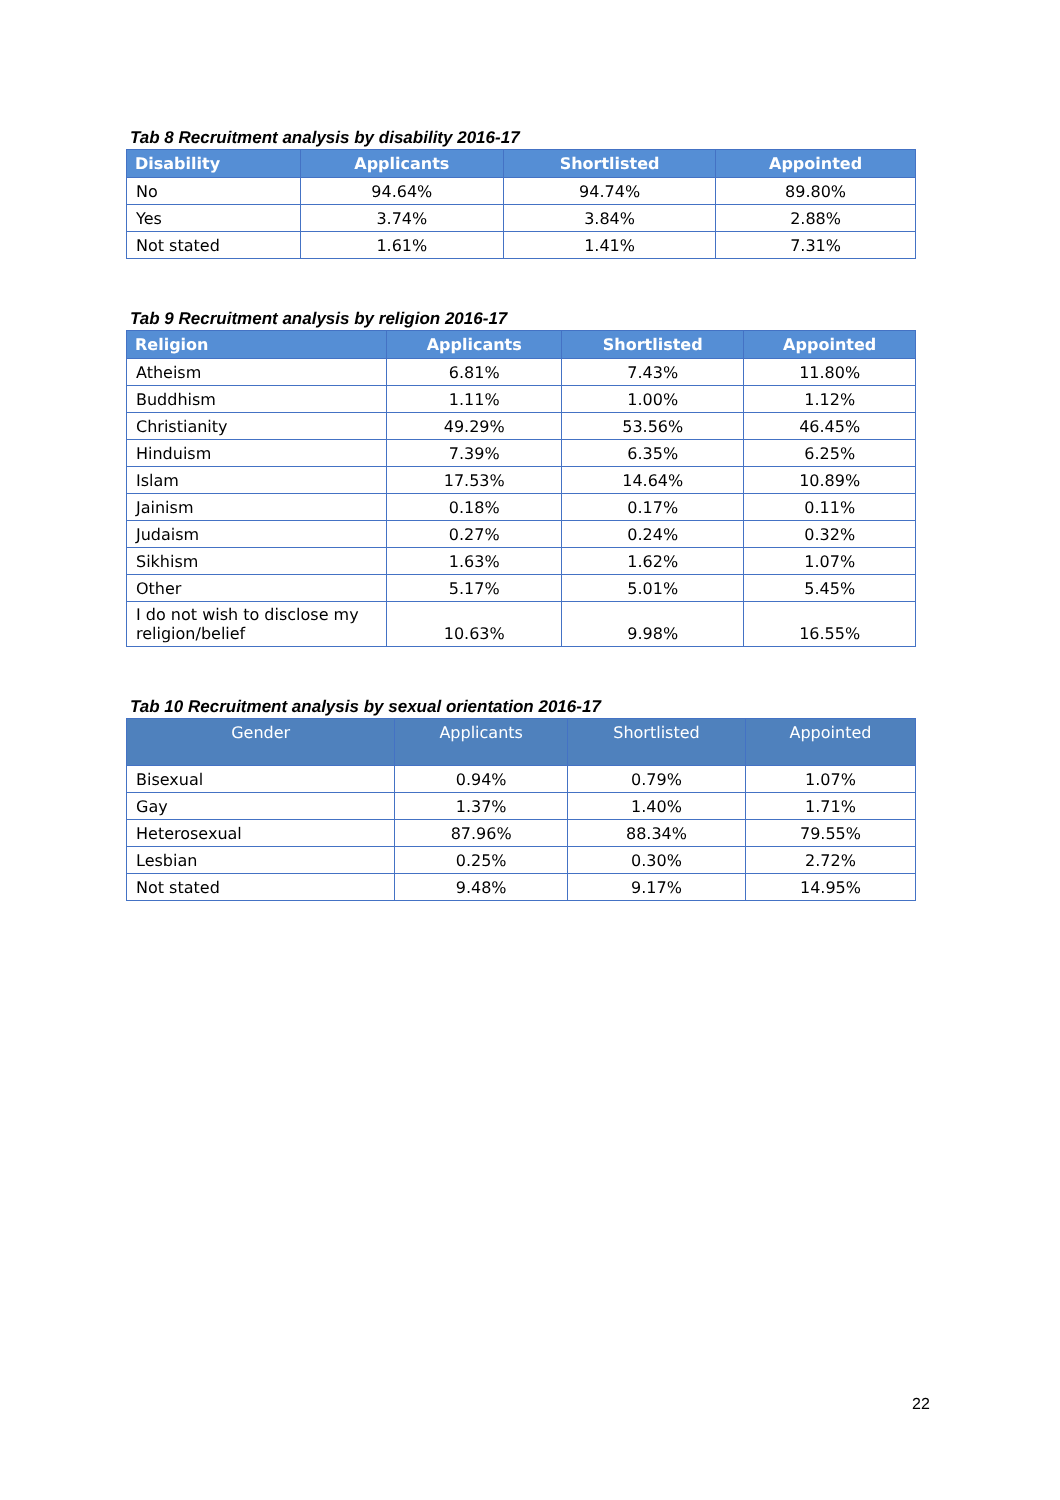Tab 8 Recruitment analysis by disability 2016-17
| Disability | Applicants | Shortlisted | Appointed |
| --- | --- | --- | --- |
| No | 94.64% | 94.74% | 89.80% |
| Yes | 3.74% | 3.84% | 2.88% |
| Not stated | 1.61% | 1.41% | 7.31% |
Tab 9 Recruitment analysis by religion 2016-17
| Religion | Applicants | Shortlisted | Appointed |
| --- | --- | --- | --- |
| Atheism | 6.81% | 7.43% | 11.80% |
| Buddhism | 1.11% | 1.00% | 1.12% |
| Christianity | 49.29% | 53.56% | 46.45% |
| Hinduism | 7.39% | 6.35% | 6.25% |
| Islam | 17.53% | 14.64% | 10.89% |
| Jainism | 0.18% | 0.17% | 0.11% |
| Judaism | 0.27% | 0.24% | 0.32% |
| Sikhism | 1.63% | 1.62% | 1.07% |
| Other | 5.17% | 5.01% | 5.45% |
| I do not wish to disclose my religion/belief | 10.63% | 9.98% | 16.55% |
Tab 10 Recruitment analysis by sexual orientation 2016-17
| Gender | Applicants | Shortlisted | Appointed |
| --- | --- | --- | --- |
| Bisexual | 0.94% | 0.79% | 1.07% |
| Gay | 1.37% | 1.40% | 1.71% |
| Heterosexual | 87.96% | 88.34% | 79.55% |
| Lesbian | 0.25% | 0.30% | 2.72% |
| Not stated | 9.48% | 9.17% | 14.95% |
22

What needs to be done: In the entries above, count each line holding "stated" and report the total and nothing more.

Exercise answer: 2